Un point important du salon COMTRANS-2023 a été de souligner que l’industrie biélorusse des camions entend bien profiter de l’expansion du marché russe des utilitaires. Ainsi, la société biélorusse MAZ a également présenté ses nouveautés comme le nouveau camion-benne MAZ-65262L, un bus touristique MAZ-350, ainsi qu’un camion tracteur MAZ-541SA5 avec une nouvelle cabine, une boîte de vitesses robotisée à 12 vitesses, capable de transporter un train routier pesant 44 tonnes. MAZ produit également toutes ces nouveautés avec une utilisation minimale de composants étrangers et s’orient aussi vers une substitution aux importations. Globalement, ce que l’on a pu constater lors de COMTRANS-2023 est un effort soutenu des constructeurs russes et biélorusses pour réduire à la part la plus faible possible, les composants importés de « pays inamicaux ». Cela se traduit par un renouveau de la production russe et biélorusse de composants, un renouveau qui est spectaculaire et qui montre que les capacités industrielles existaient en Russie et en Biélorussie, mais aussi – et les constructeurs sont ici plus discrets – par le remplacement de composants allemands ou américains par des composants chinois.
L’expansion de GAZ
L’usine automobile de Gorki, ou GAZ, continue de jouer le premier rôle sur le marché russe des véhicules utilitaires légers (VUL). Mais la firme cherche aussi à se développer vers les camions de tonnage moyen[23]. Selon les estimations d’Autostat, au cours des six premiers mois de cette année, GAZ occupe une part – impressionnante – de 61 % du marché des véhicules utilitaires légers (dont 17 % appartiennent à une autre entreprise russe, UAZ). Avec Lada (4 %), les acteurs russes détiennent donc 82 % de ce marché. Les experts estiment que cela est dû en grande partie au fait que jusqu’à présent, les constructeurs chinois n’ont pas accordé l’attention voulue au segment des véhicules utilitaires légers en Russie et n’y mènent pas d’attaques marketing actives[24].
Avec le temps, cette situation devrait changer, mais pour l’instant, profitant du répit, les entreprises russes renforcent les défenses du marché. GAZ a démontré qu’elle était prête à répondre aux demandes des consommateurs en élargissant la famille de véhicules Sobol NN de nouvelle génération, dont la production a commencé à l’automne dernier. Pour les conditions routières difficiles, la version à traction intégrale du Sobol NN 4×4 a été présentée au salon COMTRANS-2023.

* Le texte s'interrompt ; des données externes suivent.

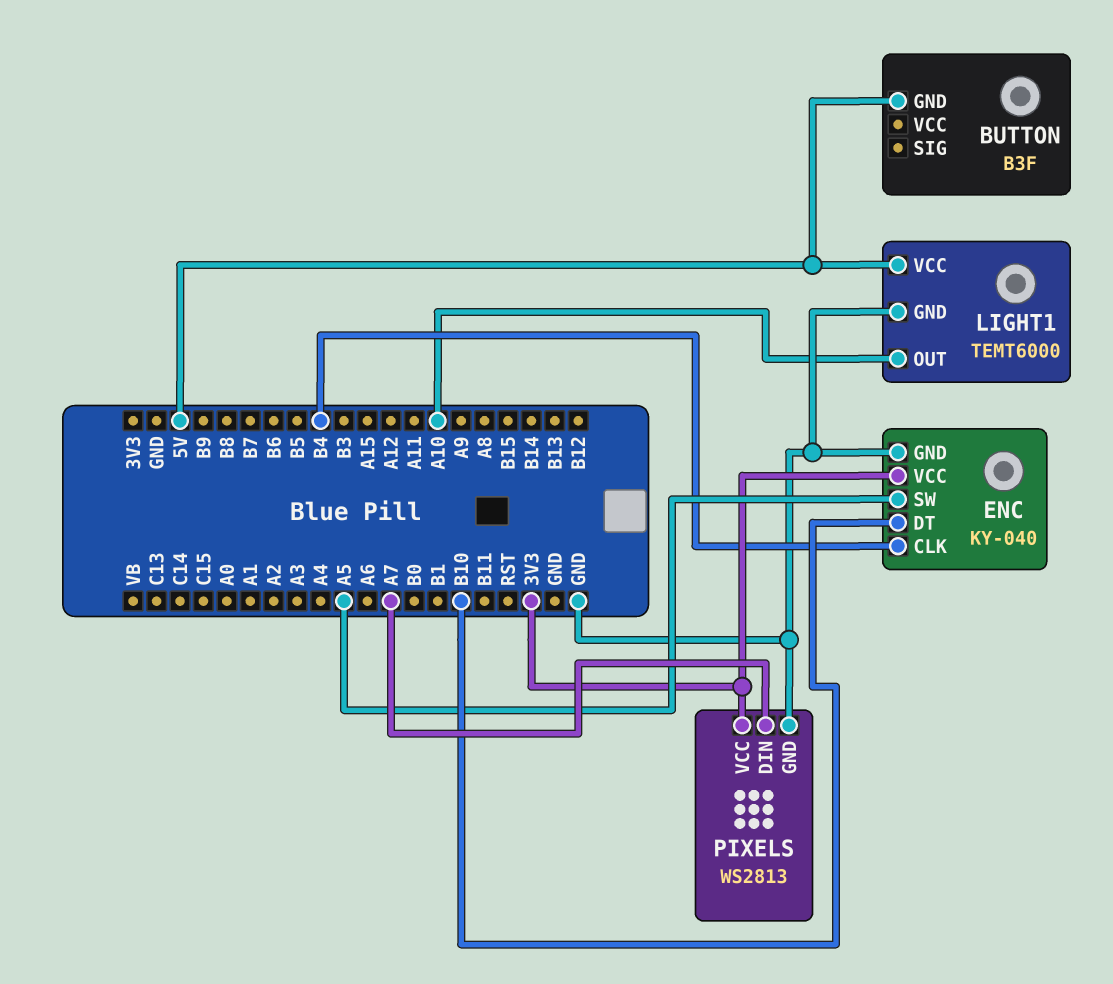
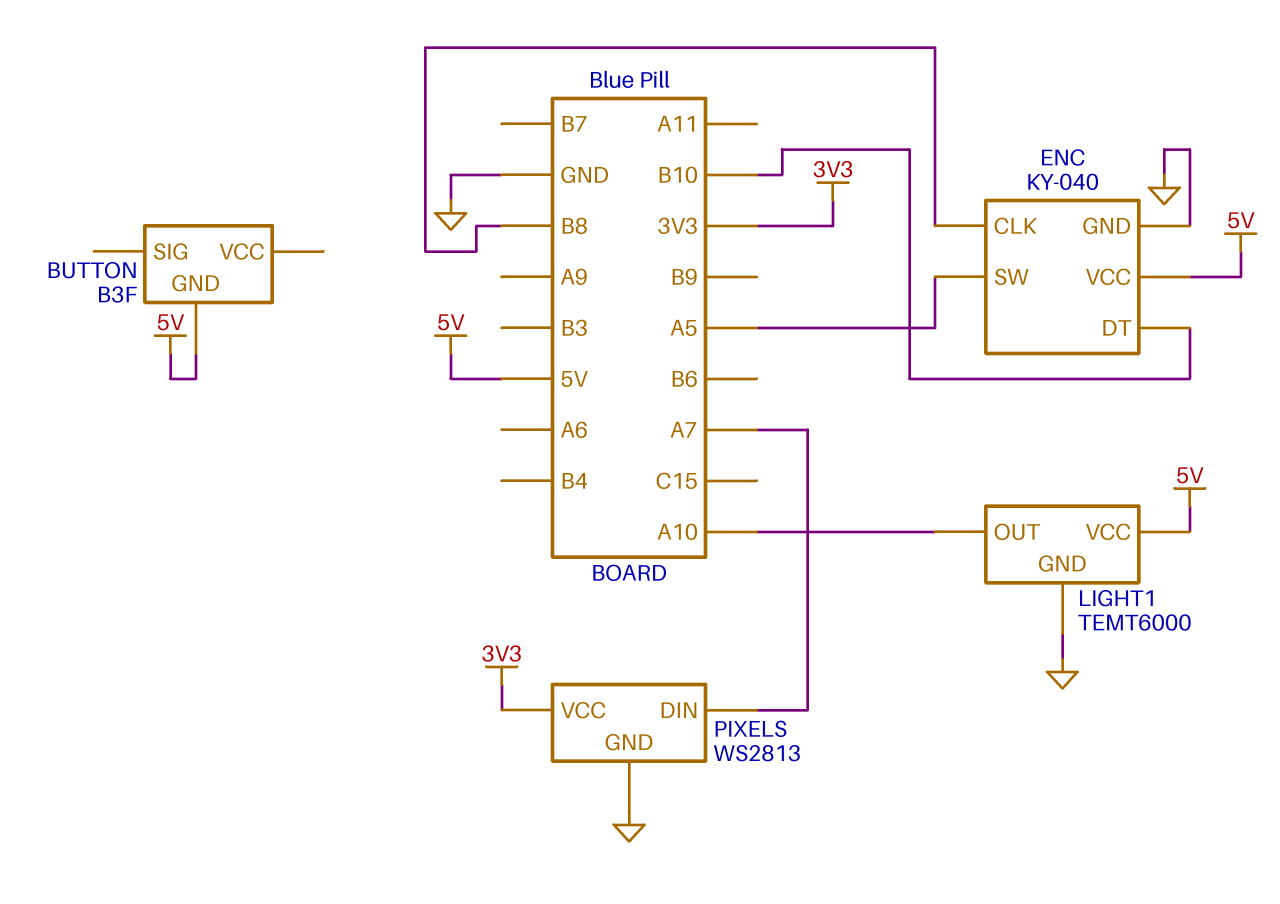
ENC pin CLK: B4 -> B8
ENC pin VCC: 3V3 -> 5V

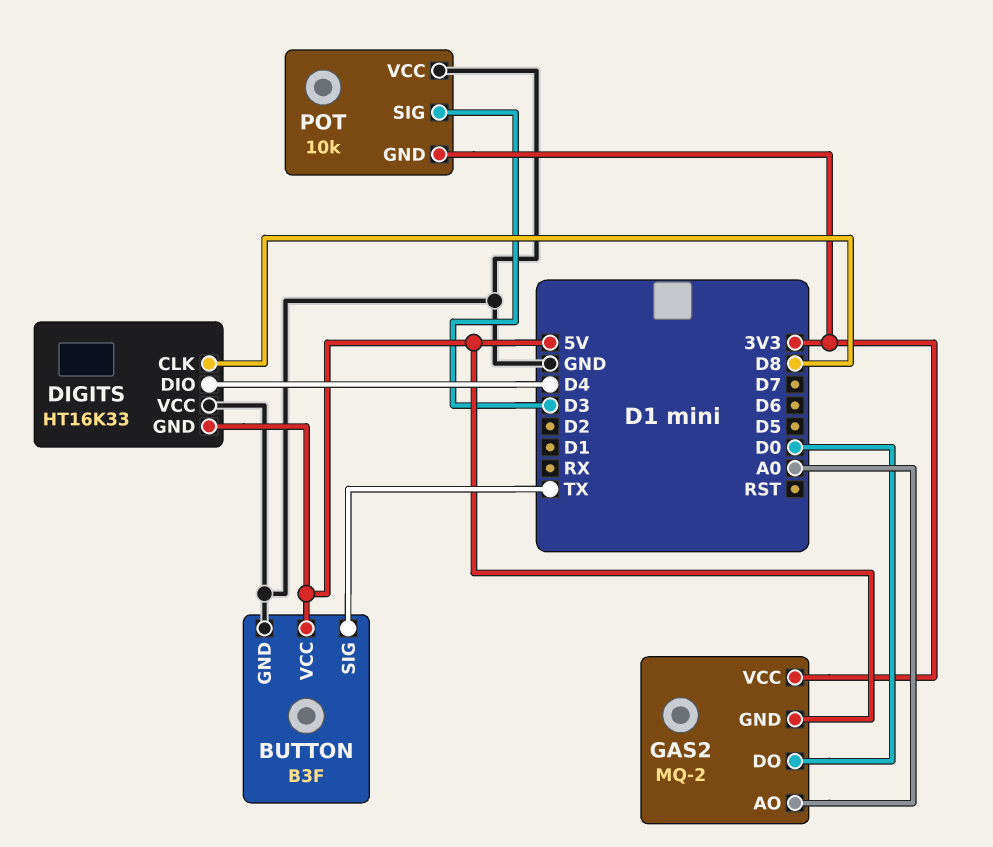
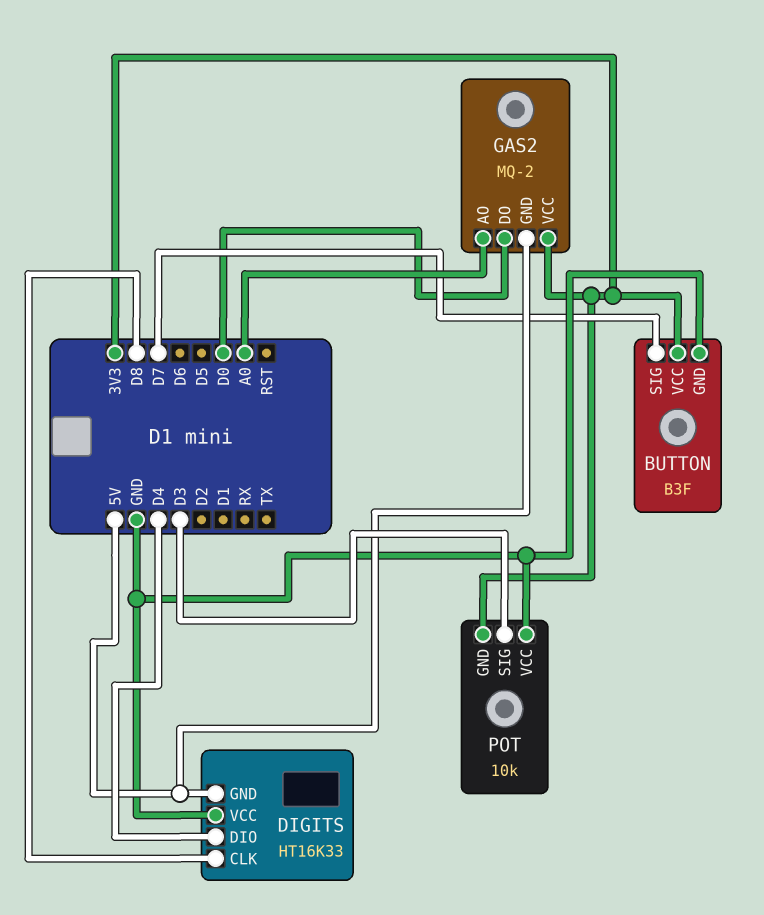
BUTTON pin SIG: TX -> D7
BUTTON pin VCC: 5V -> 3V3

Dans le même temps, GAZ n’entend pas se contenter de dominer seul le segment des véhicules utilitaires légers et a déjà commencé à se développer activement vers la production de camions moyens voire lourds sous la marque Valdai. La gamme de modèles présentée au salon se compose de quatre machines d’une capacité de charge de 7,5 à 33 tonnes. Et une véritable sensation a été créée par le nouveau camion tracteur « Valdai 45 », destiné au transport longue distance, capable de tirer une charge pesant jusqu’à 45 tonnes dans le cadre d’un train routier.
Les camions de la marque Valdai seront produits à Nijni Novgorod ; les solutions et composants de la société chinoise Foton sont largement utilisés dans leur conception. Mais parallèlement, les spécialistes de Nijni Novgorod ont déjà réalisé de nombreux travaux d’ingénierie pour affiner et adapter les pièces du partenaire chinois aux conditions russes. La conception des véhicules de type Valdai utilise déjà largement des cadres, des éléments de moteur et d’autres solutions technologiques russes. GAZ a l’intention d’investir 2,3 milliards de roubles uniquement dans la production de véhicules Valdai de grande capacité, le volume de production prévu est de 10 000 véhicules par an.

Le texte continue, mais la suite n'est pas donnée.